In the early 20th century, art and its institutions came under critique from a new democratic and egalitarian spirit. In an age of secularism and materialism, artworks would be understood as merely things among other things. This meant an attack on the techniques of realism, and the traditional mission of the museum, both designed shield a small class of objects from the entropic fate awaiting everything else—and the development of an approach that Boris Groys calls “direct realism”: an art that would not produce objects, but practices that could enter the flow of time to live and die like the rest of us. But for more than a century now, every advance in this direction has been quickly followed by new means of preserving art’s distinction.

In this major new work, Groys, one of the world’s leading art theorists, charts the paradoxes produced by this tension, which continues to structure the production and reception of new art.

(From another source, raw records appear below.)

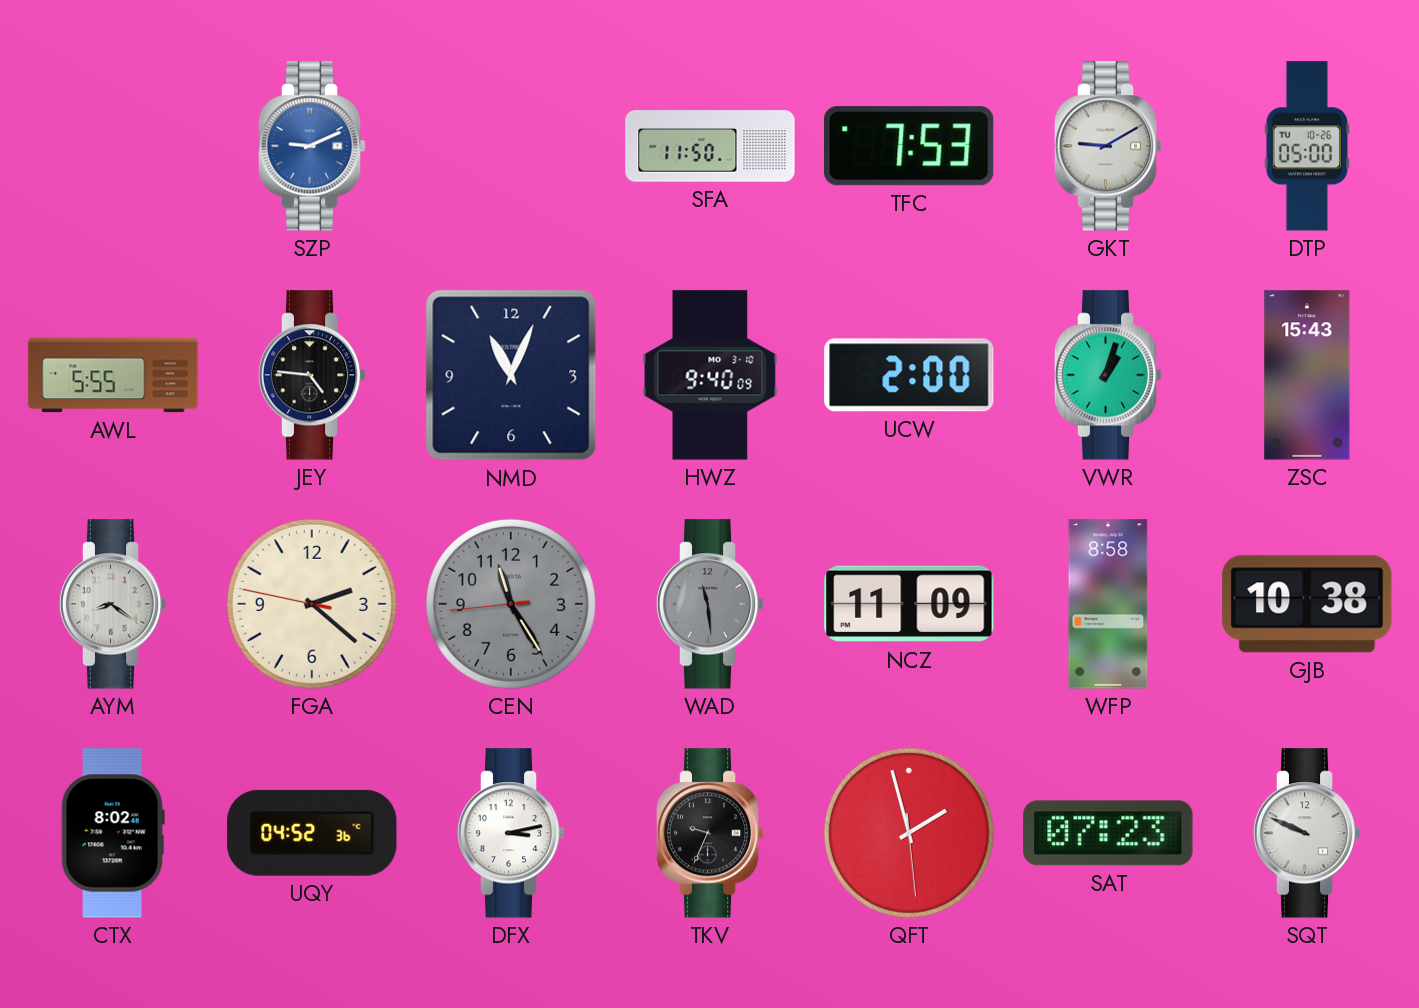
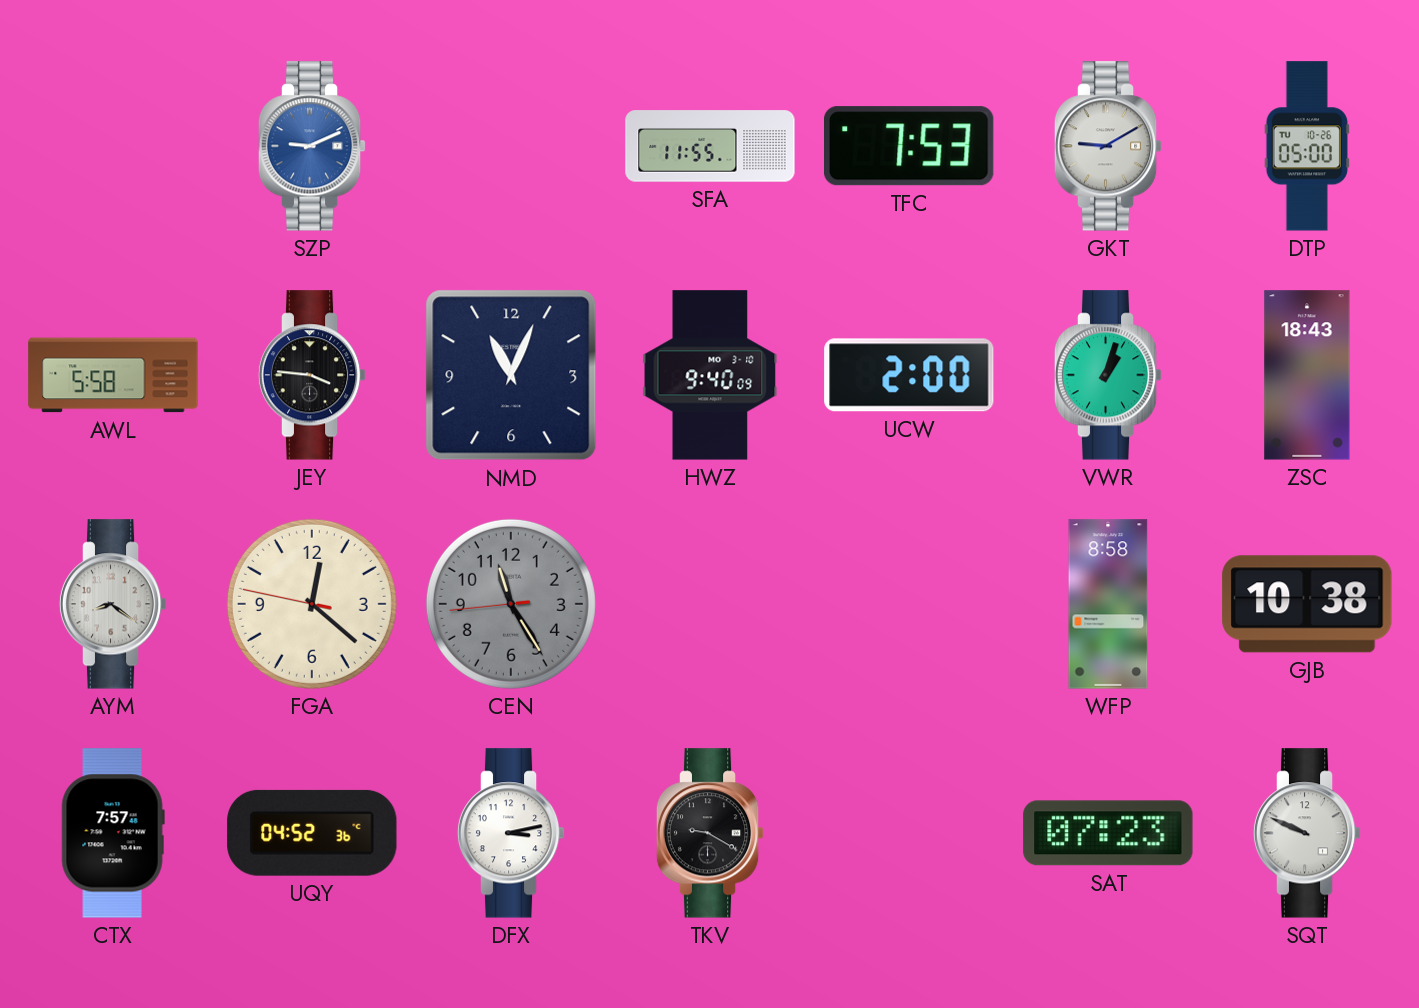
SFA: 11:50 -> 11:55
AWL: 5:55 -> 5:58
JEY: 4:46 -> 3:46
ZSC: 15:43 -> 18:43
FGA: 2:21 -> 12:21
WAD: 11:29 -> none
NCZ: 11:09 -> none
CTX: 8:02 -> 7:57
TKV: 9:34 -> 9:20
QFT: 1:57 -> none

The internet, the latest medium through which artists have attempted to disavow this special status, inverts the most notorious consequence of early modernist developments. If the techniques of mechanical reproduction gave us objects without aura, digital production generates aura without objects, transforming all its materials into vanishing markers of the transitory present.

Reviews

  • In the Flow not only aptly describes Boris Groys’ brilliantly astute state of mind when writing this book, but also signals the incredible journey the reader will take around some of the most pervasive cultural constructs of our time: the museum, the archive, and the Internet. In the process of articulating the rheology—or fluidity—of art, each chapter elucidates a new potential for contemporary terminologies and concepts such as activism, participation, aestheticization, infection, and transgression. In the Flow offers a refreshing approach to art theory that opens up the possibilities for ideas to remain mutable while being put into practice.

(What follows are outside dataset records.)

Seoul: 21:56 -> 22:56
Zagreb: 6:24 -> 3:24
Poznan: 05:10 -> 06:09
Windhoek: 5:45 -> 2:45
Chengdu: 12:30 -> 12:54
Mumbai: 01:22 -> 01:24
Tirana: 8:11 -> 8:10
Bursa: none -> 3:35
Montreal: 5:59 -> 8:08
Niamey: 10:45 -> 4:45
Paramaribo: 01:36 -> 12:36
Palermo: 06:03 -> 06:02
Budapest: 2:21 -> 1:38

    Kate Fowle, Chief Curator, Garage Museum of Contemporary Art
  • Most writing about the intersections between contemporary art and contemporary life surrenders, almost instantly, to the seductions of with-it presentism, or, more slowly but inevitably, to melancholy for a lost modernism. Not these essays by Boris Groys. In the Flow tracks the complex dialogue across a century and more between art and philosophy, politics, mass media, lifestyle, museums, and, recently, the Internet. Some flows are familiar, but most are not: from the avant-gardes of the Russian Revolution to the Stalinist state as a total work of art, from Clement Greenberg to Google, and Martin Heidegger to Julian Assange. Written with Groys’ signature penchant for outrageous provocation, breathtaking associative leaps, and productive paradox, these essays are a challenge, and a delight, to read.

    Terry Smith, author of What Is Contemporary Art?
  • A paradoxical thinker whose contributions to the philosophy of art can’t be overstated.